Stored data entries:

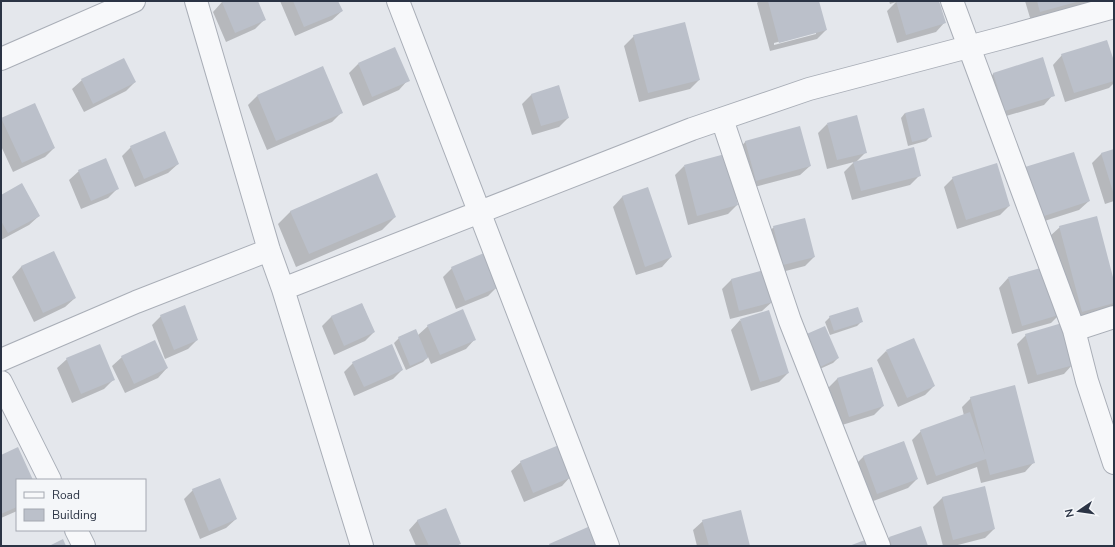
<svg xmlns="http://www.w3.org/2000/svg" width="1115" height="547" viewBox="0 0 1115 547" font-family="'Nunito Sans',sans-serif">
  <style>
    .shadow { fill: #0003; fill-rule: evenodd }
    .building { fill: #bbc0ca }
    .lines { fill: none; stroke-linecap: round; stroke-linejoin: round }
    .street-casing { stroke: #a9aeb7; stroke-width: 24 }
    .street { stroke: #f7f8fa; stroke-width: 22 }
  </style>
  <rect width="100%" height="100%" fill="#e4e7ec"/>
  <path class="shadow" d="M226,1H257L265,19L255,29L226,42L213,12L222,2Z
    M280,1H337L342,11L332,20L295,36Z
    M759,1H818L826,30L817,39L770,51L757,3ZM816,32V34L774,45V43Z
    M889,1H938L945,22L936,32L897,43L887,11L896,2L890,4Z
    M1025,1H1106L1031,21Z
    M634,36L699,80L690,89L639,102L624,46Z
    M1062,55L1114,64V83L1109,88L1065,102L1053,65Z
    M358,64L408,80L399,90L363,106L349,73Z
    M994,73L1053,95L1044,105L996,119L985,83Z
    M82,80L135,82L126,91L84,112L72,89Z
    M558,86L568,118L559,127L532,135L522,104L531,95Z
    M257,96L342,112L332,122L267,150L248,105Z
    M905,113L931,136L926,141L908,146L901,118Z
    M2,119L54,148L45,157L13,172L1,146V120Z
    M827,124L866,152L855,163L920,175L910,185L852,200L844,172L854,162L827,169L818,133Z
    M746,141L810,166L800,175L747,189L737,151Z
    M131,147L178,164L168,173L135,187L122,156Z
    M1114,150V201L1105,204L1092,163L1101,154Z
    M684,166L737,205L728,214L688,225L675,175Z
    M79,171L118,188L108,198L81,209L69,180Z
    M1016,177L1089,201L1079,210L1032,225Z
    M953,178L1009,206L1000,215L957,229L944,187Z
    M647,188L671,257L662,267L636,275L613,207L622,197Z
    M1,196L39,216L29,225L1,240Z
    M291,211L395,217L382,230L296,267L278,224Z
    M774,227L814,257L805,266L774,274L764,236Z
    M1060,227L1114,285V306L1109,310L1073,320L1050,236Z
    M53,252L75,298L65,307L34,322L12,277L21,267Z
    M452,268L497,287L488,296L456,309L443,277Z
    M764,272L772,302L762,311L730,319L722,289L731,280Z
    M1008,278L1060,314L1051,323L1012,334L999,288Z
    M362,304L374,332L365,341L334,355L322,326L331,317Z
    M161,316L197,340L188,349L165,359L152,325Z
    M830,317L862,321L857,326L830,335L825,322Z
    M740,320L788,373L779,382L751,391L731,330Z
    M428,326L475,339L466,349L431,364L428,357L423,362L406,370L394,343L399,338L418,335Z
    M1026,335L1073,364L1064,374L1028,384L1017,344Z
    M798,341L838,358L833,363L811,373Z
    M886,351L934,386L925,395L898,407L877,360Z
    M122,357L167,368L158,378L125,393L112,366Z
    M67,359L113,380L104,389L72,403L57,368Z
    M353,363L402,370L393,379L354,396L344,372Z
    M872,368L883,406L874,415L839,426L828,388L837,379Z
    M971,398L1034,462L1025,472L981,483L977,467L927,485L912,440L921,431L964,416L962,407Z
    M903,442L917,479L908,488L868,503L854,466L863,457Z
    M1,456L31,480H17V511L1,518Z
    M521,462L571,476L562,486L524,502L511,471Z
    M984,487L994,529L985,538L954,546H943L933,507L942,498Z
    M193,490L236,519L226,528L200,539L184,499Z
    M418,520L460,543L457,546H416L409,530Z
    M703,521L749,546H697L693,530Z
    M889,538L927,546H881Z"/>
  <path class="building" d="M223,1H258L266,20L235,33L222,2Z
    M293,1H338L343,11L304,27Z
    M768,1H819L827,30L779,43Z
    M896,1H939L946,23L906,35Z
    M1037,1H1080L1040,12Z
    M685,22L700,80L648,93L633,35Z
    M1107,40L1114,61V81L1074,93L1061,54Z
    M395,47L410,81L372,97L358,63Z
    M1043,57L1055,96L1005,111L993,73Z
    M124,58L136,82L93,104L81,79Z
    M323,66L343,113L276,141L257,95Z
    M559,85L569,118L541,126L531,94Z
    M35,103L55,148L22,163L1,118Z
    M924,108L932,137L912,142L905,113Z
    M857,115L867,153L837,160L827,123Z
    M800,126L811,166L756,181L745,141Z
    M165,131L179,164L144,179L130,146Z
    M914,147L921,176L861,191L853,162Z
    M1114,149V195L1101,153Z
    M1074,152L1090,201L1041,217L1025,167Z
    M725,154L738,205L697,216L684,165Z
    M106,158L119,189L91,201L78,170Z
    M997,163L1010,206L966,220L952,177Z
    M377,173L396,217L309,254L290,211Z
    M22,183L40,216L8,233L1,221V195Z
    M648,187L672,257L645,267L622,196Z
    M1097,216L1114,281V303L1082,312L1059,226Z
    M805,218L815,257L783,265L773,226Z
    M54,251L76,298L43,313L21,266Z
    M484,253L499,287L465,301L451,267Z
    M1048,266L1062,314L1022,326L1008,277Z
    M764,270L773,302L739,311L731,279Z
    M362,303L375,332L344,346L331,316Z
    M185,305L198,340L174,350L160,315Z
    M858,307L863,322L834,331L829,316Z
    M463,309L476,340L440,355L427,325Z
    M769,310L789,373L760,382L740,319Z
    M1062,323L1074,365L1037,375L1025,334Z
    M825,326L839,358L816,369L802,336Z
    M416,329L428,358L410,366L398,337Z
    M914,338L935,386L907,398L886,350Z
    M155,340L168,368L134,384L121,356Z
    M100,344L115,380L81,394L66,358Z
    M392,344L403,370L364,387L352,362Z
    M872,367L884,406L849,417L837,378Z
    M1015,385L1035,463L990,475L986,459L936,476L920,430L970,412L985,455L970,397Z
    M904,441L918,479L877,494L863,456Z
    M559,445L572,477L533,493L520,461Z
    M18,447L33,480H17V507L1,514V455Z
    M220,478L237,519L209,531L192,489Z
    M985,486L995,529L953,540L942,497Z
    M446,508L461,544L455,546H429L417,520Z
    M741,510L750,546H709L702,520Z
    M921,526L928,546H892L889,537Z
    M588,527L596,546H550L549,544Z
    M63,539L66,546H49Z
    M865,540L867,546H849Z"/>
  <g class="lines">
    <defs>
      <path id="street" d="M196,1L269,250L283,289L362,546
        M398,1L608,546
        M952,1L1074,330L1087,381L1114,463
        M1,59L134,1
        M722,119L790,321L864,509L879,546
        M283,289L692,129L809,89L1006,37L1114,7
        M1074,330L1114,317
        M1,360L136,302L269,250
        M1,382L50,480
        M76,530L84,546"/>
    </defs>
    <use href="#street" class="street-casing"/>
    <use href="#street" class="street"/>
  </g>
  <rect width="1115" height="547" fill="none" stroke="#2b3445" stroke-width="4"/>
  <rect x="16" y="479" width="130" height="52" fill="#f4f6f9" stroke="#a4a8b1"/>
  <rect x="24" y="492" width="20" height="6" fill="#f7f8fa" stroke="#a4a8b1"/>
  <text x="52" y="499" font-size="12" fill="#2b3445">Road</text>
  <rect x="24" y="509" width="20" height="12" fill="#bbc0ca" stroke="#a4a8b1"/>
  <text x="52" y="519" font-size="12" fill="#2b3445">Building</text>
  <g transform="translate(1079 511) rotate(257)" stroke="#f4f6f9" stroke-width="3" paint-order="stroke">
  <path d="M0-3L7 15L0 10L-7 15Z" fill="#2b3445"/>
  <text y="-6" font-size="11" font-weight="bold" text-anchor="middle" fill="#2b3445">N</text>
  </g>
</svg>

Instructions for the task => Going through the data above, return each line with the word "lines".

Result =>
    .lines { fill: none; stroke-linecap: round; stroke-linejoin: round }
  <g class="lines">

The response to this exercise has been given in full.